Views expressed on tourism
Views expressed on tourism
I do visit the Site of Prophet Elijah from time to time in a region located in northern Ajloun. I think that we agree that whoever ascends these mountains will reach a nonpareil paradise on Earth. This archaeological site, which dates back to the 6th century and includes a large and a small church, is not frequented by pilgrims, worshipers or tourists. On the other hand, what is worrying is the disappearance of magnificent small piece mosaics that adorn the church and baptisteries floors. During several meetings with successive ministers of tourism, it was construed that there was a plan to have the site uplifted. All I can say is that the site nowadays is different from the way it was in 2000, as the mosaics disappear gradually, which is considered a grave loss.

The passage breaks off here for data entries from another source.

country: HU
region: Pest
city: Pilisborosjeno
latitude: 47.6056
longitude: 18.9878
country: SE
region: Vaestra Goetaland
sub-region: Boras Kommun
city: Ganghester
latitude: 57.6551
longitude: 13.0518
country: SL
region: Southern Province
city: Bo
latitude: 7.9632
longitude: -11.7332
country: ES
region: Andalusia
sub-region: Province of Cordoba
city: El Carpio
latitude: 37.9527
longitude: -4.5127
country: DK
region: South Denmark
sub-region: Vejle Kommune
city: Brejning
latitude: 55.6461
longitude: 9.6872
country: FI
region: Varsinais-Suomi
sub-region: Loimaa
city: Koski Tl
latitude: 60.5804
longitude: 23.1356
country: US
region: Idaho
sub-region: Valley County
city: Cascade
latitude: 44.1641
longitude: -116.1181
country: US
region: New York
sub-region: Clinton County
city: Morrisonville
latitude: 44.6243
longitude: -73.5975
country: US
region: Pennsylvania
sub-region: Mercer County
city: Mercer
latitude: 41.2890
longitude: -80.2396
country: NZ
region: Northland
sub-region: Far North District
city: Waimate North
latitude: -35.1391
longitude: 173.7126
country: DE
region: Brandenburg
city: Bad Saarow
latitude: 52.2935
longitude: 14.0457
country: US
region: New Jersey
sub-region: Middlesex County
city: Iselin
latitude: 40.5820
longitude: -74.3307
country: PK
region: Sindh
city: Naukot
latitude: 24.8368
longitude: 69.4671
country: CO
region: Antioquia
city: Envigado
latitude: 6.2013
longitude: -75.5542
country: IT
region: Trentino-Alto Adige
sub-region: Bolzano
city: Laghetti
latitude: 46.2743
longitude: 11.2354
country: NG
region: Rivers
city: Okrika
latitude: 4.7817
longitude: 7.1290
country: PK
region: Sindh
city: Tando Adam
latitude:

My friend Awni, the son of late friend Nasser Qewar, forwarded to me a new book titled, "Expressed Views on Tourism”. The book is rich in information in the field of Jordanian economy, particularly on tourism. The book was presented to former minister of tourism Nayef Hamid Al Fayez who said that Awni is closely associated with tourism as he always thinks of new means to promote tourism product and present it in its finest image. The book is a collection of essays published by Qewar in a number of daily and local newspapers.
As for the Site of Prophet Elijah, two articles drew my attention, namely one on religious tourism and the other is on the visit of the Pope in 2009. The book notes that the year 2000 witnessed a great boost in tourism making the visit of Pope John Paul II, the world’s celebrations of the Jubilee 2000, and the Popes’ assertions that there are Christian pilgrimage sites in Jordan among which is the Site of Prophet Elijah. Five sites have been listed among the officially recognized pilgrimage sites namely, the Site of Prophet Elijah, the sanctuary of Our Lady of the Mountain in Anjara, the Baptism Site, Mount Nebo, and Castle of Herod the Great in Mukawir (Machaerus). Yet, our country has several sites where visiting them is considered as sacred pilgrimage like Umm al-Jimal and Umm ar-Rasas and others. What is important is to have Qewar present an invitation to care for what has taken place in the aftermath of the Pope's visit in 2009 and Pope Francis' 2014 visit. We, On the other hand, have not to be blamed for the shortcoming since the regional circumstances has steered our "tourism spring" into undesirable outcomes.
What is important, in the first place, is that Qewar does call, as we do, to have permanent contacts with the various sectors that are concerned in touristic-religious issues, rather than merely the official ones. Furthermore, it is also important to draft a clear tourism strategy and abstain from relying on sudden initiatives that crop up.
May the Almighty God direct us into the right path.